Source document
• • • • • • •
Auction Frequently Asked Questions
- What is a Treasury securities auction?
- How do I start?
- How do I find out when an auction will take place?
- Where can I find long-range information on upcoming auctions?
- How can I participate in an auction?
- How do I find out the results of an auction?
- What is a single price auction?
What is a Treasury securities auction?
Treasury bills, notes, bonds, and Treasury Inflation-Protected Securities (TIPS) are sold at public auctions. In Treasury auctions, all successful bidders are awarded securities at the same price, which is the price that corresponds to the highest rate or yield of the competitive bids we accept. You can find a complete explanation of the auction process in our Uniform Offering Circular, which is in the Code of Federal Regulations (CFR) at 31 CFR Part 356.
How do I start?
Individual Investors and various types of entities including trusts, estates, corporations, partnerships, etc.*: You may wish to establish a TreasuryDirect account. Upon establishing your account, you may purchase Treasury Bills, Notes, Bonds and Treasury Inflation-Protected Securities (TIPS). You can also purchase and hold savings bonds in this same account.
*See Learn More about Entity Accounts for full information on the registration types.
• • • • • • •
Material provided

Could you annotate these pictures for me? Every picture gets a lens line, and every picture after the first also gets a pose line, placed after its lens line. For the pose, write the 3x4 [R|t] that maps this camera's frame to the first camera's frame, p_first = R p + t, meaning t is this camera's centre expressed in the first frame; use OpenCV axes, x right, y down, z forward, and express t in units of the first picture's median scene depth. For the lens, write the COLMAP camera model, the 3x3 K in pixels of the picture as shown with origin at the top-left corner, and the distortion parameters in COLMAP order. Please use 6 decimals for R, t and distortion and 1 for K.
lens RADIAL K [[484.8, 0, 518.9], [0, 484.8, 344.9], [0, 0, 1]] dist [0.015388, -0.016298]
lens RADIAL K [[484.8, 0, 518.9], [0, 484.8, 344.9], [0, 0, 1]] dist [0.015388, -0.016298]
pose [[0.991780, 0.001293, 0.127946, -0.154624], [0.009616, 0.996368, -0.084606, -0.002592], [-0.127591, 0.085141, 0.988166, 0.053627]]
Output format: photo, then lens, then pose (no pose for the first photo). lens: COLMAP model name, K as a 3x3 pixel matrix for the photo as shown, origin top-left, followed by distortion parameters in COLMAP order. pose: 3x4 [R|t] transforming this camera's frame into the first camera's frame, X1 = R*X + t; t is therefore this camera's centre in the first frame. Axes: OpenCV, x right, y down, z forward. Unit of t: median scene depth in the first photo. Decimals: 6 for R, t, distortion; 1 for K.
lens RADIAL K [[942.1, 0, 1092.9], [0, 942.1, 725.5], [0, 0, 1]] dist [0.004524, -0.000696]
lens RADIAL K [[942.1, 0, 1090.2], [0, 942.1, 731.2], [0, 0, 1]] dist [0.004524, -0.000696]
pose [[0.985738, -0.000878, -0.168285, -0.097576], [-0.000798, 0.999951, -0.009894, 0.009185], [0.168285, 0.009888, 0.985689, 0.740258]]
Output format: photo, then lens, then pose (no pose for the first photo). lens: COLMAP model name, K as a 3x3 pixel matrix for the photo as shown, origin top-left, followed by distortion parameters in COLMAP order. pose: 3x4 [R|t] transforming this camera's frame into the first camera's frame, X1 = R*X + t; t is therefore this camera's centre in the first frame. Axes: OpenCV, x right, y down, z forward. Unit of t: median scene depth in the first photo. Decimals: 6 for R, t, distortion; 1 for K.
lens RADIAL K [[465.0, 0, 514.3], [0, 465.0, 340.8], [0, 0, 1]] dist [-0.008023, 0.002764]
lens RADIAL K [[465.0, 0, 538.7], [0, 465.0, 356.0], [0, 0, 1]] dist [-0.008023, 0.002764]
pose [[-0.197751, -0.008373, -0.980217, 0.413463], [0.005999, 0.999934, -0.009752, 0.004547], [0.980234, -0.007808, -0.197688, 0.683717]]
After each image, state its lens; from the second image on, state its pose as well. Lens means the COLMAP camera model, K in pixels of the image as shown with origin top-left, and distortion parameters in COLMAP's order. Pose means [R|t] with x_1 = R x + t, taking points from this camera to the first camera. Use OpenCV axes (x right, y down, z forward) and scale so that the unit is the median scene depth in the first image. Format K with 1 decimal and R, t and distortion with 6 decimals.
• • • • • • •
Questions to answer
a – Answer these questions using the Treasury auction FAQ:
(i) At what price are all successful bidders awarded securities?
(ii) Where in the Code of Federal Regulations is the Uniform Offering Circular found?
(iii) Besides Treasury bills, notes, bonds and TIPS, what can be bought and held in a TreasuryDirect account?
b – Pull out the part of the Treasury auction FAQ starting with "- How do I start?" and going on through "CFR Part 356.".

Answers to the exercise
a –
(i) All successful bidders get the same price: the one that matches the highest rate or yield of the competitive bids accepted.
(ii) 31 CFR Part 356.
(iii) Savings bonds.

b –
- How do I start?
- How do I find out when an auction will take place?
- Where can I find long-range information on upcoming auctions?
- How can I participate in an auction?
- How do I find out the results of an auction?
- What is a single price auction?
What is a Treasury securities auction?
Treasury bills, notes, bonds, and Treasury Inflation-Protected Securities (TIPS) are sold at public auctions. In Treasury auctions, all successful bidders are awarded securities at the same price, which is the price that corresponds to the highest rate or yield of the competitive bids we accept. You can find a complete explanation of the auction process in our Uniform Offering Circular, which is in the Code of Federal Regulations (CFR) at 31 CFR Part 356.